AIM OF THE TASK:
Where in the data does the word "gamma" appear? Find those lines and copy them.

INPUT DATA:

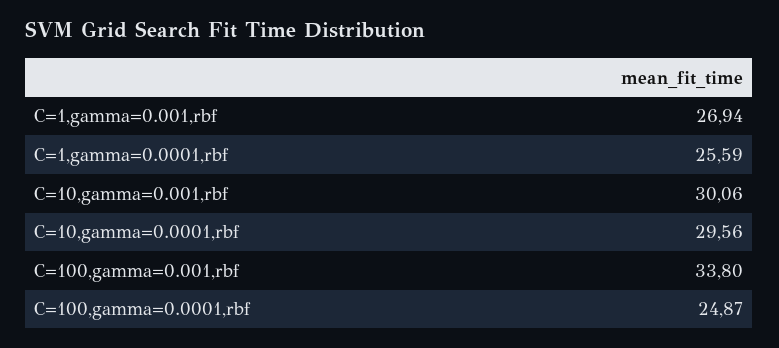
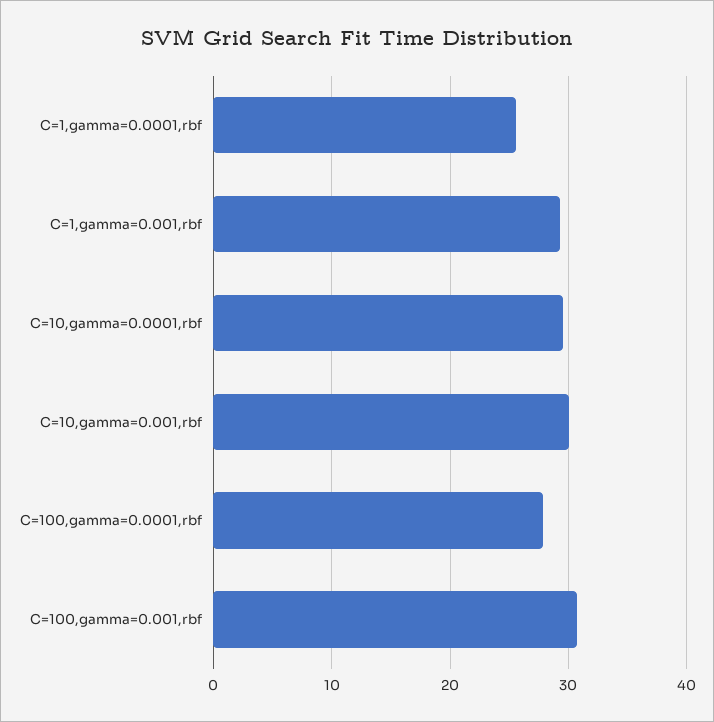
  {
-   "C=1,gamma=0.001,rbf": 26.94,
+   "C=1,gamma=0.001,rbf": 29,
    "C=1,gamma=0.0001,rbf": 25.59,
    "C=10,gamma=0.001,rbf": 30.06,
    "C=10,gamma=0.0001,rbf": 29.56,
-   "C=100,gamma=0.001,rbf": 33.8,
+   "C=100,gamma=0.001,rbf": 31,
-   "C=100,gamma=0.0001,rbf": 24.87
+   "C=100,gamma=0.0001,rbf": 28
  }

* * *

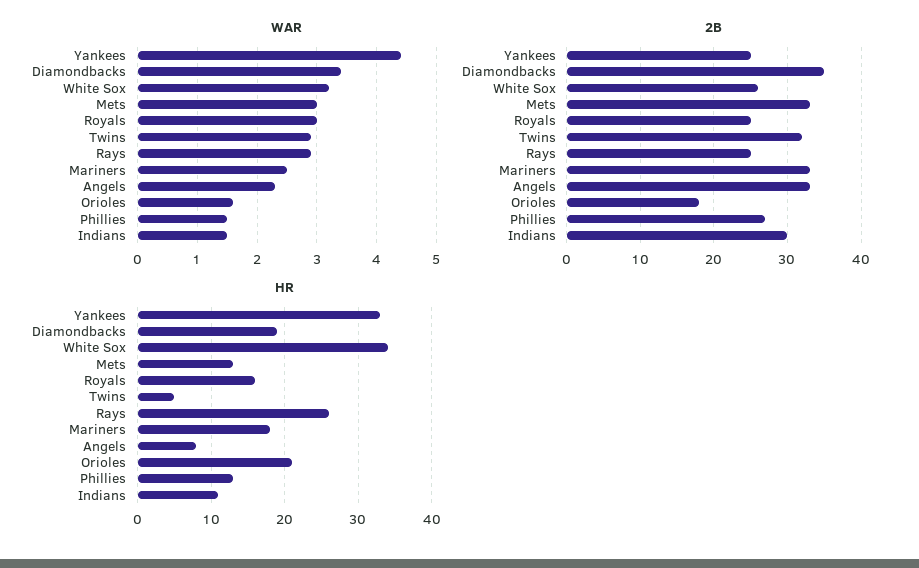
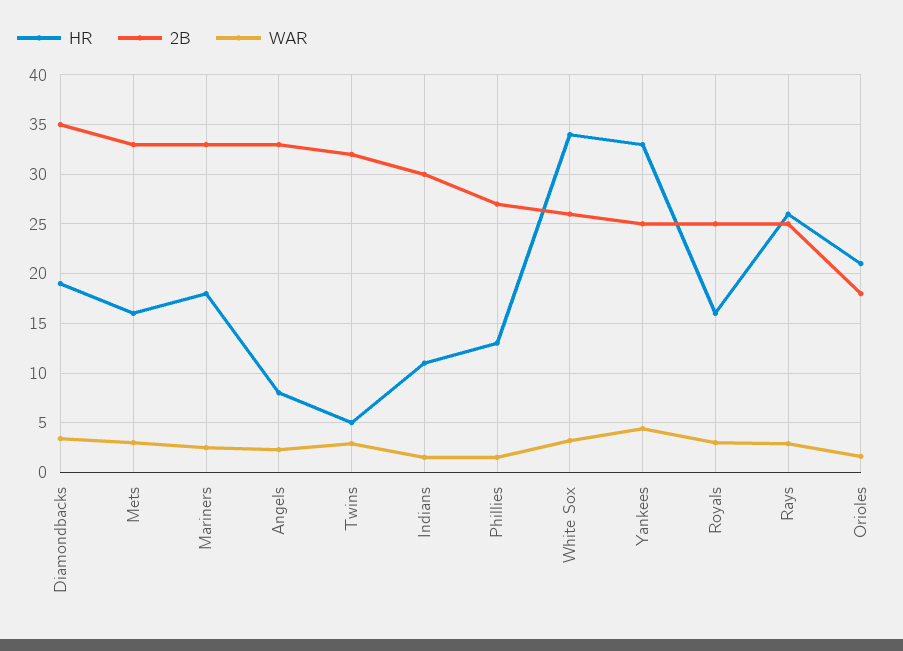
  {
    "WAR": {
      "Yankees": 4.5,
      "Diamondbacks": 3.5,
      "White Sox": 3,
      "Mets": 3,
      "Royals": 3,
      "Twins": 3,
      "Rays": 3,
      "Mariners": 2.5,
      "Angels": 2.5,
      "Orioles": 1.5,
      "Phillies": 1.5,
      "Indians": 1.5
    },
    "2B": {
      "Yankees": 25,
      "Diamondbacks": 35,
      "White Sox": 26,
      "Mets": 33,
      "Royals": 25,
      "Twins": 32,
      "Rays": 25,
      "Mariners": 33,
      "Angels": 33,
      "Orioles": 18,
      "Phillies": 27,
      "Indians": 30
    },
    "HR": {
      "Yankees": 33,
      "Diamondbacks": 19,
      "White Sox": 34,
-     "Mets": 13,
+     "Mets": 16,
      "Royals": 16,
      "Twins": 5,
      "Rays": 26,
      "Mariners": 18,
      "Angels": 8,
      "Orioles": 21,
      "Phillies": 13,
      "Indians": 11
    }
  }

--

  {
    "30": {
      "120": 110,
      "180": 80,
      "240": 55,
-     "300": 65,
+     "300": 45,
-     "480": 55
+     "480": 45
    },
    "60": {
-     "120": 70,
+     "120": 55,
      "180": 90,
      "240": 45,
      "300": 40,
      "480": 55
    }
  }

WRITTEN SOLUTION:
-   "C=1,gamma=0.001,rbf": 26.94,
+   "C=1,gamma=0.001,rbf": 29,
    "C=1,gamma=0.0001,rbf": 25.59,
    "C=10,gamma=0.001,rbf": 30.06,
    "C=10,gamma=0.0001,rbf": 29.56,
-   "C=100,gamma=0.001,rbf": 33.8,
+   "C=100,gamma=0.001,rbf": 31,
-   "C=100,gamma=0.0001,rbf": 24.87
+   "C=100,gamma=0.0001,rbf": 28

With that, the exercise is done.